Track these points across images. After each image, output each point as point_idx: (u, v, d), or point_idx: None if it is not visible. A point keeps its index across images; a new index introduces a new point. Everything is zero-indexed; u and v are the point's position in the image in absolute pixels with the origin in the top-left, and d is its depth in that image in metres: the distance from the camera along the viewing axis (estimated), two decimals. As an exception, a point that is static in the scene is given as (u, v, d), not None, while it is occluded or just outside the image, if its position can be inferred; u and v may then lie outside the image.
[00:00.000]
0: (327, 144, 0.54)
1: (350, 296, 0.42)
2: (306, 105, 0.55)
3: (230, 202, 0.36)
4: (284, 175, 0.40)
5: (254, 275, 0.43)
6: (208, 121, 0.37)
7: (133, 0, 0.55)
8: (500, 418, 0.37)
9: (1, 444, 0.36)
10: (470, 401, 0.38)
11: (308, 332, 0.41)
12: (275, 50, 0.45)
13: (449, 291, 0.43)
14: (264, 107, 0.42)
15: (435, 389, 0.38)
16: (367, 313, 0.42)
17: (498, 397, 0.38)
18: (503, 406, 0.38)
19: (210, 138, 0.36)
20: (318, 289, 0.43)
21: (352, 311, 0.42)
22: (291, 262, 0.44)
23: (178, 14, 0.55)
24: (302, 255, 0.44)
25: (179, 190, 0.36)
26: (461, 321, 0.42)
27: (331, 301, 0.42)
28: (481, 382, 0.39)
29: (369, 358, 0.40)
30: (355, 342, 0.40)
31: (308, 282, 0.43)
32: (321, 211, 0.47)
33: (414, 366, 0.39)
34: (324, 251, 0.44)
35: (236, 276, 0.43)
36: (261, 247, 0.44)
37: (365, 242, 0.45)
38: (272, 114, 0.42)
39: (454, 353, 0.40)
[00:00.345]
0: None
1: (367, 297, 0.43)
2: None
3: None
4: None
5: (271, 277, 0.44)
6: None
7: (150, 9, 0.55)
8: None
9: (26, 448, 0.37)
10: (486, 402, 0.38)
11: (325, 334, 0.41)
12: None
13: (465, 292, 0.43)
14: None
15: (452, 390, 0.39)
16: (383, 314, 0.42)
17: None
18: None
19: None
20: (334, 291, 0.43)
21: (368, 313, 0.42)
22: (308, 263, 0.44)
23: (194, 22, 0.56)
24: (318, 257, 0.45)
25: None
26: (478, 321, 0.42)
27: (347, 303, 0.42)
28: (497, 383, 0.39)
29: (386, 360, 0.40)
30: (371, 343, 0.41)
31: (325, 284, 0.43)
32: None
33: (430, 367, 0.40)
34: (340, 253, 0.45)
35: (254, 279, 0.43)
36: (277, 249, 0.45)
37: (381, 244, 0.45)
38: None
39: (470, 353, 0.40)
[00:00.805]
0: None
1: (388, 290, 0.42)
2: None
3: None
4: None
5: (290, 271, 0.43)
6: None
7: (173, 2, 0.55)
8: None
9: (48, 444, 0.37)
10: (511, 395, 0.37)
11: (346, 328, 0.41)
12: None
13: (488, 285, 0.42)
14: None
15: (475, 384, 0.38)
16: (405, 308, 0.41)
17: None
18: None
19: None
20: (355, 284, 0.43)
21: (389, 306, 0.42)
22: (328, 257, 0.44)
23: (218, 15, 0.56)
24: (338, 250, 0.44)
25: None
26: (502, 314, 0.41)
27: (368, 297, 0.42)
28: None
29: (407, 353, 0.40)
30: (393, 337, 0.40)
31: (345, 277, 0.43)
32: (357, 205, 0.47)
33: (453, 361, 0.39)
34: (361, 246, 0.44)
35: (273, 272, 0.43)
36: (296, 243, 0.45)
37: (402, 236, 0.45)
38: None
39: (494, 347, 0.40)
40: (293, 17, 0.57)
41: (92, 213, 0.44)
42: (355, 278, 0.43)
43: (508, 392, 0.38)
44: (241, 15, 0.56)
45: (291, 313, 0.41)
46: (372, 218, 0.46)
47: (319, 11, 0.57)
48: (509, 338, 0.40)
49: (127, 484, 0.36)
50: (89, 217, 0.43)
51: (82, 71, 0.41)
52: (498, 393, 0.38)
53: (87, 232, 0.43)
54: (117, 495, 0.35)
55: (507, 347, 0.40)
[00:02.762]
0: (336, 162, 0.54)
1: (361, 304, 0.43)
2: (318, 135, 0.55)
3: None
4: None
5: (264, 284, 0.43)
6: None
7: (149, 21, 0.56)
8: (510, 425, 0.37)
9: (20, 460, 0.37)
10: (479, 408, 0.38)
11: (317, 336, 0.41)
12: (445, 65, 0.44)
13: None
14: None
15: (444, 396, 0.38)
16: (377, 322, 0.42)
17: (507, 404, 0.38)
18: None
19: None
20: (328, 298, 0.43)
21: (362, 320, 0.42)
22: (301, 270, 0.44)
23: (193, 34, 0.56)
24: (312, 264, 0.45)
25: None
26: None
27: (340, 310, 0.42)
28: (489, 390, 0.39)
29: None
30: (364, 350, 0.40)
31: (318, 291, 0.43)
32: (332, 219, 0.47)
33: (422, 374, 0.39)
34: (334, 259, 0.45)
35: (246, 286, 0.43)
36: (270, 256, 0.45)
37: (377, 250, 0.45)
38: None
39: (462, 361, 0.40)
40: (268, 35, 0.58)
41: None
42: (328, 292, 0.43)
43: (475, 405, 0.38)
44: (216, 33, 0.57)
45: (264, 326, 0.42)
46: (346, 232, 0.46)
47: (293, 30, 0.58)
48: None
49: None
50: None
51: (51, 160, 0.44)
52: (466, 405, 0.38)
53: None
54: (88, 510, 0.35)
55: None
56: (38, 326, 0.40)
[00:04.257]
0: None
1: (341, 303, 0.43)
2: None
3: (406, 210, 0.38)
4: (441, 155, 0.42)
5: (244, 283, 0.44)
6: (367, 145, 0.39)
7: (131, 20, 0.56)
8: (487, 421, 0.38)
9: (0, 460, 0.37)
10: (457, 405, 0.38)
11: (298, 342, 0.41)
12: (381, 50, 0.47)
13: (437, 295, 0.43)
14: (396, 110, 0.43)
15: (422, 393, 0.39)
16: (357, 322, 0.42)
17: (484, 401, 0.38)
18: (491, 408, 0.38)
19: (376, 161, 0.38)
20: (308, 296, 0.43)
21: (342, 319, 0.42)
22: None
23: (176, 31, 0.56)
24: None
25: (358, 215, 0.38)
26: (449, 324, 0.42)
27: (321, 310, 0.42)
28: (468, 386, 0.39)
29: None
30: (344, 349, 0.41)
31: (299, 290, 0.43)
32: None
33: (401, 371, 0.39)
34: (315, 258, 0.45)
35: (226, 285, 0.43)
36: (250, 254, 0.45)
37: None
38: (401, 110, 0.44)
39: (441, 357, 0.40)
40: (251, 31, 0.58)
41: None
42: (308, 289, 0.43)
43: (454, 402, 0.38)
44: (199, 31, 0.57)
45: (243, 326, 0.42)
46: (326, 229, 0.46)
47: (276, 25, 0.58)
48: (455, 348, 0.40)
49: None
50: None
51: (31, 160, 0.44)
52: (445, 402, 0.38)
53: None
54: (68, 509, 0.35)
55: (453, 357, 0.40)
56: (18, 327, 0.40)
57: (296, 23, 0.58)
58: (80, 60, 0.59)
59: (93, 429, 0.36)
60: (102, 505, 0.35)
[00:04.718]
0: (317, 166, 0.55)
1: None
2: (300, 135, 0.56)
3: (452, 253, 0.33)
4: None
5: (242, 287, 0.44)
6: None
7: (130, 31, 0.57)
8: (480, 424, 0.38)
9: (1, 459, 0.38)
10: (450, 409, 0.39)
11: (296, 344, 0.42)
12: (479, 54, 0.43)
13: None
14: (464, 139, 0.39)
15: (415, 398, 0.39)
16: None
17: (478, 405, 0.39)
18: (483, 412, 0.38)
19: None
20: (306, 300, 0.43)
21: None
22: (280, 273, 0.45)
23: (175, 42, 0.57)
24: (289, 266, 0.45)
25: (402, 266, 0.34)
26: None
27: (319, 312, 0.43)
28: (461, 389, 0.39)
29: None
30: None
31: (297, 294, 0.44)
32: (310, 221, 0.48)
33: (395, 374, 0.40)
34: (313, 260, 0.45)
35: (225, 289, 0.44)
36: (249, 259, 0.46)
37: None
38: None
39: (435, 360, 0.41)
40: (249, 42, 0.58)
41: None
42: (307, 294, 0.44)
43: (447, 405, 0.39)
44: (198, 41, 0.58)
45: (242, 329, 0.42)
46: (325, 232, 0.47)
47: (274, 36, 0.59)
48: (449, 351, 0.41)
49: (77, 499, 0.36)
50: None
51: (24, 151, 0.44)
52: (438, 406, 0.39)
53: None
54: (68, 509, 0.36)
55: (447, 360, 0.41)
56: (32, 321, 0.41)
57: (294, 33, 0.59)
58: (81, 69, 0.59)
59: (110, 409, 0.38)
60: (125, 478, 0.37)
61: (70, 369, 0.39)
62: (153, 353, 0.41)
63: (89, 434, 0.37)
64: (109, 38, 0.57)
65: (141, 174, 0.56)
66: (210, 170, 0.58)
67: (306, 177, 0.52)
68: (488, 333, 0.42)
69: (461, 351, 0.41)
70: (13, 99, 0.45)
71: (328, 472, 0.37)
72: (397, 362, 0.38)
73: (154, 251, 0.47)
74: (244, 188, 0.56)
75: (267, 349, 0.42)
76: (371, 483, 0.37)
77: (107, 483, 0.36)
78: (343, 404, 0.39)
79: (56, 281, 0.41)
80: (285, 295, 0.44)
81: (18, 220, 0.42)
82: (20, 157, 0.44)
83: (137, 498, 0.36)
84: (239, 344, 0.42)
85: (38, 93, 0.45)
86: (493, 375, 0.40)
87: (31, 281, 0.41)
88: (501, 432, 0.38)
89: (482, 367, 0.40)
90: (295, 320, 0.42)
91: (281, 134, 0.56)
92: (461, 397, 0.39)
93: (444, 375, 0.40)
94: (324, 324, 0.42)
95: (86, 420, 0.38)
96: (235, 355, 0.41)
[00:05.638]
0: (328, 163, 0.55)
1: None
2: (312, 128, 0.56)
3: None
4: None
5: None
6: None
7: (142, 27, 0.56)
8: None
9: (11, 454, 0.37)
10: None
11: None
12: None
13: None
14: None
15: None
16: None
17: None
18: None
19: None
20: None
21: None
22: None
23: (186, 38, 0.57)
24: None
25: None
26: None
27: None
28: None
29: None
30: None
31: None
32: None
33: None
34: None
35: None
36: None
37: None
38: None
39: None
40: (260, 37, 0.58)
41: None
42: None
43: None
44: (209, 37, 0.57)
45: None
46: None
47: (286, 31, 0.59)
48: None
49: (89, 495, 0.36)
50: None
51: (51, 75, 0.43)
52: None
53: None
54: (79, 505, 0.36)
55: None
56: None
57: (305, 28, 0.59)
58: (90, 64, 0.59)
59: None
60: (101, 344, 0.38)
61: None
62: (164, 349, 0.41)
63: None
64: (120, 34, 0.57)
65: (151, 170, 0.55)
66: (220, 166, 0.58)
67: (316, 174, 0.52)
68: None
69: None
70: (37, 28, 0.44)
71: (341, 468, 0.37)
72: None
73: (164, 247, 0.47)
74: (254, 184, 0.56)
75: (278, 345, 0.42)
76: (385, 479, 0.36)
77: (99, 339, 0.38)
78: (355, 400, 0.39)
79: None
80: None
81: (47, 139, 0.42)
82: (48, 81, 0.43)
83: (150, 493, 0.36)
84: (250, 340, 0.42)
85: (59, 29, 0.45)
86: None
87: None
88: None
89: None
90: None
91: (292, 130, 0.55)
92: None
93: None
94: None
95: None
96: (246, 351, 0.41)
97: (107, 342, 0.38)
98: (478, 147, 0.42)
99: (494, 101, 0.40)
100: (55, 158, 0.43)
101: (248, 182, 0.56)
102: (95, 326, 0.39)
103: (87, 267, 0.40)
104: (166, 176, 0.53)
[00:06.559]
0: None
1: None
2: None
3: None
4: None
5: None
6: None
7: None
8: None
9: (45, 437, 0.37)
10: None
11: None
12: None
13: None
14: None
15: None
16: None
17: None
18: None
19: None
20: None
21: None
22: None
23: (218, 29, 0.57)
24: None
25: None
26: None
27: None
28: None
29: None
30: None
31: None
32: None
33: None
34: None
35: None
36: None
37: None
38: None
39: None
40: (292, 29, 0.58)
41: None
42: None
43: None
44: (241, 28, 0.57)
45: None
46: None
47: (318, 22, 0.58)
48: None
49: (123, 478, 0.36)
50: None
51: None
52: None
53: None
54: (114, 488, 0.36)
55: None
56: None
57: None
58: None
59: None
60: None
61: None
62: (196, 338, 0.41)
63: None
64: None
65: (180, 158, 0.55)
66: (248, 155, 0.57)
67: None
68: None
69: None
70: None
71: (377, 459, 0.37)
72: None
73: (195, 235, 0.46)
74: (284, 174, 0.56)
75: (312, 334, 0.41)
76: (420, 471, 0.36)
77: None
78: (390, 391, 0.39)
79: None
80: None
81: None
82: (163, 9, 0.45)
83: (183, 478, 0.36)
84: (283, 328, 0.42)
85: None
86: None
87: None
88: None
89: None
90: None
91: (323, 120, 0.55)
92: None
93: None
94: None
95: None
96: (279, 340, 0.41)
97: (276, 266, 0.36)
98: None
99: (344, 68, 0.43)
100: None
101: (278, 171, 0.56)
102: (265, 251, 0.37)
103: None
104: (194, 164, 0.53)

----

Look above for the line with "2: (306, 105, 0.55)" and the line with "21: (352, 311, 0.42)", and reproduce exactly those two lines plus every line between, nothing more.

**Answer below:**
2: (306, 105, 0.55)
3: (230, 202, 0.36)
4: (284, 175, 0.40)
5: (254, 275, 0.43)
6: (208, 121, 0.37)
7: (133, 0, 0.55)
8: (500, 418, 0.37)
9: (1, 444, 0.36)
10: (470, 401, 0.38)
11: (308, 332, 0.41)
12: (275, 50, 0.45)
13: (449, 291, 0.43)
14: (264, 107, 0.42)
15: (435, 389, 0.38)
16: (367, 313, 0.42)
17: (498, 397, 0.38)
18: (503, 406, 0.38)
19: (210, 138, 0.36)
20: (318, 289, 0.43)
21: (352, 311, 0.42)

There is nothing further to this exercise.